| PROBLEM |
How do the records below read from their first line through the line containing "thumb tip: (108, 249)"? Write those lines out exactly.

(Body or hand keypoint data)
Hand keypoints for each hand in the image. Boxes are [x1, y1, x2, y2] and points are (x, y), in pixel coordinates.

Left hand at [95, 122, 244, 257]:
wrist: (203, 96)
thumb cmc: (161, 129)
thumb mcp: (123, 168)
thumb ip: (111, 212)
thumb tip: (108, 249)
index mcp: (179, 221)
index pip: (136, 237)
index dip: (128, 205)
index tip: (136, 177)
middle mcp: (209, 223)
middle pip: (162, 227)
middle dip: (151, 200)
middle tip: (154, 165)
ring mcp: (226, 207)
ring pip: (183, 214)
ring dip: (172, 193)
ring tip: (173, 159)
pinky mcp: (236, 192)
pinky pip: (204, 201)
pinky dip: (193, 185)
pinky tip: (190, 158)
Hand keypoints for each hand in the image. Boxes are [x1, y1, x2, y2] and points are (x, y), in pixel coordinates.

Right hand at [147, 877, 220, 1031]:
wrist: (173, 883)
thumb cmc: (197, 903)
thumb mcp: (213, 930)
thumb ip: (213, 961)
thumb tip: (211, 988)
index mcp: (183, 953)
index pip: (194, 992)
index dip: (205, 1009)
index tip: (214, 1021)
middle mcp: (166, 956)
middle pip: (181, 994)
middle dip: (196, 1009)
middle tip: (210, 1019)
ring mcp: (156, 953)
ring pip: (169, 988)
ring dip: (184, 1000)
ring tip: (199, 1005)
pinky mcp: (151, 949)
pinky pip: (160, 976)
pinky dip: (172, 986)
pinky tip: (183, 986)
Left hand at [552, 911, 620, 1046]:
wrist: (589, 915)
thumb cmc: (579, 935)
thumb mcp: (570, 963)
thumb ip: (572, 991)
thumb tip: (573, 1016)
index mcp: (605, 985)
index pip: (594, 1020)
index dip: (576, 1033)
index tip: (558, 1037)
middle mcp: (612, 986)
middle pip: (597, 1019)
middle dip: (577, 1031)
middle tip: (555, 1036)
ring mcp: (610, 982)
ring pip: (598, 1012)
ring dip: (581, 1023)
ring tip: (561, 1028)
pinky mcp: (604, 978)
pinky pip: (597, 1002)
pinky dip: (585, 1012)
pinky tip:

| RESPONSE TO THIS EXERCISE |
Hand keypoints for each hand in the image. Boxes are [x1, y1, x2, y2] and points are (x, y), in pixel coordinates.

Left hand at [95, 122, 244, 257]:
wrist: (203, 96)
thumb cmc: (161, 129)
thumb mcp: (123, 168)
thumb ip: (111, 212)
thumb tip: (108, 249)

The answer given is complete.